### PROBLÈME À TRAITER
Relevez tous les termes que le texte sur le film Arès emploie pour qualifier la manière dont les combats sont filmés.

Dans un tel contexte, pas de grande aventure spatiale ou batailles à coups de fusils laser en perspective : Arès verse plus dans la fiction d’anticipation sociale brute. On ne manque pas de ressentir un profond malaise une fois happé dans ce Paris sordide et en ruine qui pourrait bien être le nôtre dans une dizaine d’années. Un Paris secoué par les émeutes de la grogne du peuple et des pressions d’Amnesty International pour dénoncer les démarches meurtrières des lobbys en place. Un Paris où la misère est omniprésente, où le système capitaliste l’a emporté dans son degré le plus extrême, et dans lequel tous les pauvres sont les héros et les riches les responsables et les actionnaires des entreprises, souvent représentés ensemble en plans larges. Un aspect que l’on pourrait reprocher au film, de ne coller à chaque personnage qu’un caractère servant à sa critique.
Cette répartition permet cependant de mettre en exergue la question de l’argent, que ce soit sa nécessité, son gain ou son déficit. La France est ruinée, nous n’avons plus à le rappeler ; d’un côté les multinationales en déficit tentent une entreprise désespérée pour faire regrimper leurs rentrées d’argent ; de l’autre les victimes de ce système, que tout jusqu’à l’état de leurs logements inscrit dans sa nécessité. Arès, le personnage principal, est cependant un protagoniste entièrement soumis au système : le spectateur renâcle en l’entendant cingler au nez de sa sœur « Je préfère l’argent ». La plupart des personnages sont motivés par cette obsession matérialiste, Arès qui aime consommer puis qui souhaite sortir sa sœur de prison, son entraîneur qui mise gros sur lui, Altman sa petite amie qui n’hésite pas à le trahir et à prendre ses enfants en otage motivée par l’appât du gain…
La tension que ce désir ne manque pas de créer parfois profite d’un cadrage parfois conventionnel mais ne manquant pas de bonnes idées : les plans sont souvent larges et couvrent un cadre d’ensemble regroupant les personnages sous un angle généralisant, ce qui inscrit d’autant mieux les personnages dans la complexité du système qui les oppresse et renforce le sentiment d’unité qui évolue d’un bout à l’autre du métrage. Le système de caméras de voyeurs installées chez Myosotis est bien exploité lors de la prise d’otages, utilisé sans être omniprésent. On reproche cependant aux combats d’être filmés de manière assez conventionnelle, clipesque et agitée, beaucoup plus centrée sur les coups que sur le mouvement des corps.

### MATÉRIEL FOURNI
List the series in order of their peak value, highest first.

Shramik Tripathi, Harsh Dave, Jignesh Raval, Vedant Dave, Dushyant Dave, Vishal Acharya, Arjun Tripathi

### ZONE DE RÉPONSE
conventionnelle, clipesque, agitée